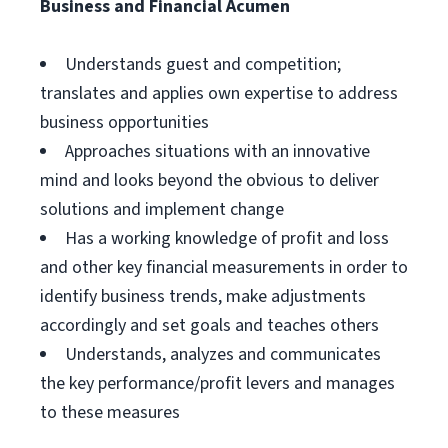
Business and Financial Acumen
Understands guest and competition;
translates and applies own expertise to address
business opportunities
Approaches situations with an innovative
mind and looks beyond the obvious to deliver
solutions and implement change
Has a working knowledge of profit and loss
and other key financial measurements in order to
identify business trends, make adjustments
accordingly and set goals and teaches others
Understands, analyzes and communicates
the key performance/profit levers and manages
to these measures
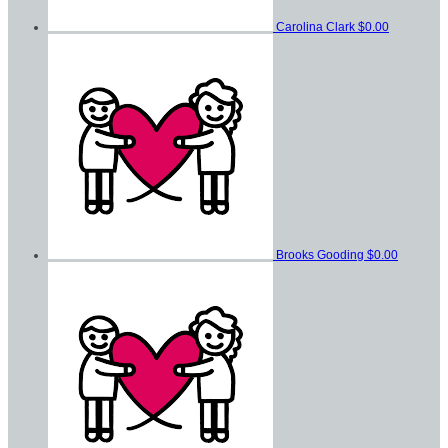
Carolina Clark
$0.00
Brooks Gooding
$0.00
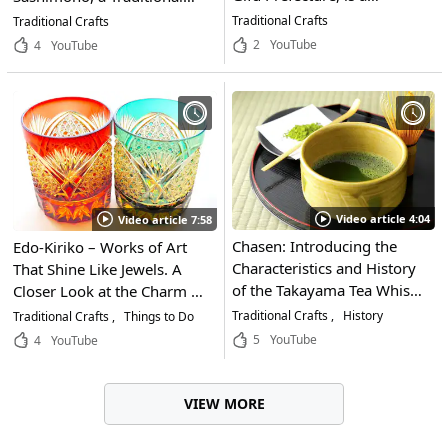
traditional craft with a soft
Furniture of Tokyo That
Traditional Crafts
Traditional Crafts
touch and transparent
Uses 0 Nails! One Woman,
2
YouTube
4
YouTube
beauty! Don't miss the
Fascinated by the
valuable video of the
Traditional Techniques of
production process where
the Edo Period, Passes on
you can see the craftsmen's
the Essence of Edo to the
handiwork!
Modern World
Video article 4:04
Video article 7:58
Chasen: Introducing the
Edo-Kiriko – Works of Art
Characteristics and History
That Shine Like Jewels. A
of the Takayama Tea Whisk
Closer Look at the Charm of
– A 500-Year-Old Utensil
This Traditional Craft of
Traditional Crafts
History
Traditional Crafts
Things to Do
Essential for Traditional
Tokyo, Which Can Cost
5
YouTube
4
YouTube
Japanese Tea Ceremony
Millions of Yen or More, and
How It's Made!
VIEW MORE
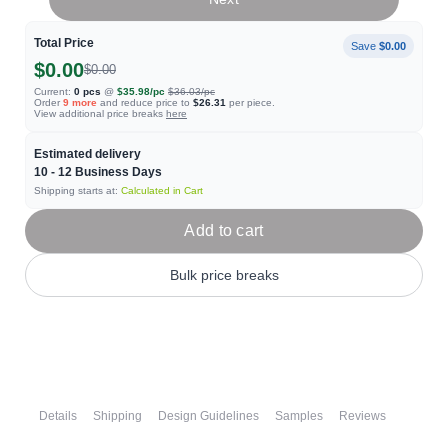
Total Price
Save
$0.00
$0.00
$0.00
Current:
0
pcs
@
$35.98
/pc
$36.03
/pc
Order
9
more
and reduce price to
$26.31
per piece.
View additional price breaks
here
Estimated delivery
10 - 12
Business Days
Shipping starts at:
Calculated in Cart
Add to cart
Bulk price breaks
Details
Shipping
Design Guidelines
Samples
Reviews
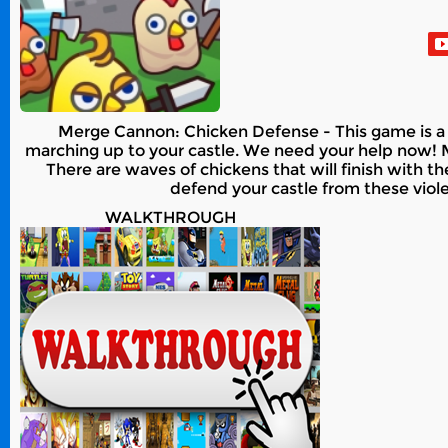
Merge Cannon: Chicken Defense - This game is a 
marching up to your castle. We need your help now! 
There are waves of chickens that will finish with
defend your castle from these viole
WALKTHROUGH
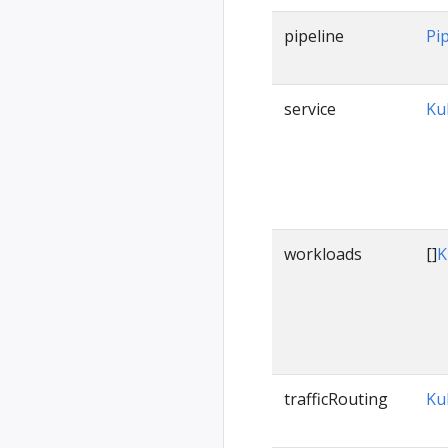
pipeline
Pi
service
Ku
workloads
[]
K
trafficRouting
Ku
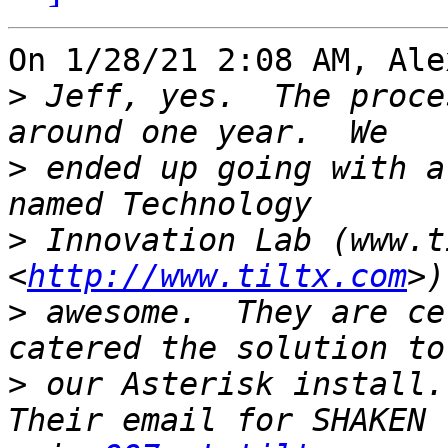
On 1/28/21 2:08 AM, Ale
>
 Jeff, yes.  The proce
>
 ended up going with a
>
 Innovation Lab (www.t
<
http://www.tiltx.com
>
 awesome.  They are ce
>
 our Asterisk install.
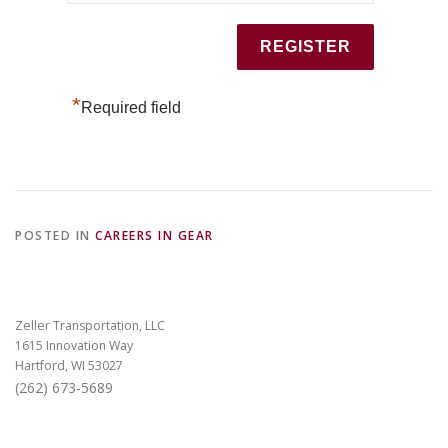
*
Required field
POSTED IN
CAREERS IN GEAR
Zeller Transportation, LLC
1615 Innovation Way
Hartford, WI 53027
(262) 673-5689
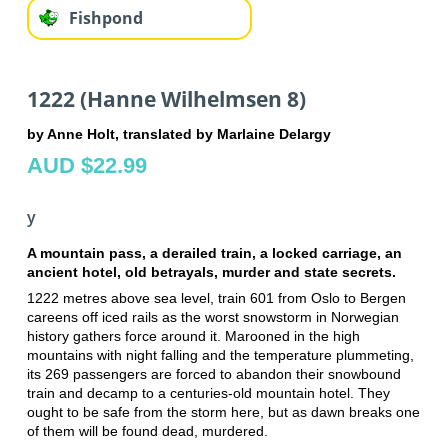
Fishpond
1222 (Hanne Wilhelmsen 8)
by Anne Holt, translated by Marlaine Delargy
AUD $22.99
y
A mountain pass, a derailed train, a locked carriage, an
ancient hotel, old betrayals, murder and state secrets.
1222 metres above sea level, train 601 from Oslo to Bergen
careens off iced rails as the worst snowstorm in Norwegian
history gathers force around it. Marooned in the high
mountains with night falling and the temperature plummeting,
its 269 passengers are forced to abandon their snowbound
train and decamp to a centuries-old mountain hotel. They
ought to be safe from the storm here, but as dawn breaks one
of them will be found dead, murdered.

▶ **Task directions**
Every record above should reappear exactly, with the pictures gone.

▶ **Written response**
Business and Financial Acumen
Understands guest and competition;
translates and applies own expertise to address
business opportunities
Approaches situations with an innovative
mind and looks beyond the obvious to deliver
solutions and implement change
Has a working knowledge of profit and loss
and other key financial measurements in order to
identify business trends, make adjustments
accordingly and set goals and teaches others
Understands, analyzes and communicates
the key performance/profit levers and manages
to these measures
Carolina Clark
$0.00
Brooks Gooding
$0.00
traditional craft with a soft
Furniture of Tokyo That
Traditional Crafts
Traditional Crafts
touch and transparent
Uses 0 Nails! One Woman,
2
YouTube
4
YouTube
beauty! Don't miss the
Fascinated by the
valuable video of the
Traditional Techniques of
production process where
the Edo Period, Passes on
you can see the craftsmen's
the Essence of Edo to the
handiwork!
Modern World
Video article 4:04
Video article 7:58
Chasen: Introducing the
Edo-Kiriko – Works of Art
Characteristics and History
That Shine Like Jewels. A
of the Takayama Tea Whisk
Closer Look at the Charm of
– A 500-Year-Old Utensil
This Traditional Craft of
Traditional Crafts
History
Traditional Crafts
Things to Do
Essential for Traditional
Tokyo, Which Can Cost
5
YouTube
4
YouTube
Japanese Tea Ceremony
Millions of Yen or More, and
How It's Made!
VIEW MORE
Total Price
Save
$0.00
$0.00
$0.00
Current:
0
pcs
@
$35.98
/pc
$36.03
/pc
Order
9
more
and reduce price to
$26.31
per piece.
View additional price breaks
here
Estimated delivery
10 - 12
Business Days
Shipping starts at:
Calculated in Cart
Add to cart
Bulk price breaks
Details
Shipping
Design Guidelines
Samples
Reviews
Merge Cannon: Chicken Defense - This game is a 
marching up to your castle. We need your help now! 
There are waves of chickens that will finish with
defend your castle from these viole
WALKTHROUGH
pipeline
Pi
service
Ku
workloads
[]
K
trafficRouting
Ku
On 1/28/21 2:08 AM, Ale
>
 Jeff, yes.  The proce
>
 ended up going with a
>
 Innovation Lab (www.t
<
http://www.tiltx.com
>
 awesome.  They are ce
>
 our Asterisk install.
*
Required field
POSTED IN
CAREERS IN GEAR
Zeller Transportation, LLC
1615 Innovation Way
Hartford, WI 53027
(262) 673-5689
Fishpond
1222 (Hanne Wilhelmsen 8)
by Anne Holt, translated by Marlaine Delargy
AUD $22.99
y
A mountain pass, a derailed train, a locked carriage, an
ancient hotel, old betrayals, murder and state secrets.
1222 metres above sea level, train 601 from Oslo to Bergen
careens off iced rails as the worst snowstorm in Norwegian
history gathers force around it. Marooned in the high
mountains with night falling and the temperature plummeting,
its 269 passengers are forced to abandon their snowbound
train and decamp to a centuries-old mountain hotel. They
ought to be safe from the storm here, but as dawn breaks one
of them will be found dead, murdered.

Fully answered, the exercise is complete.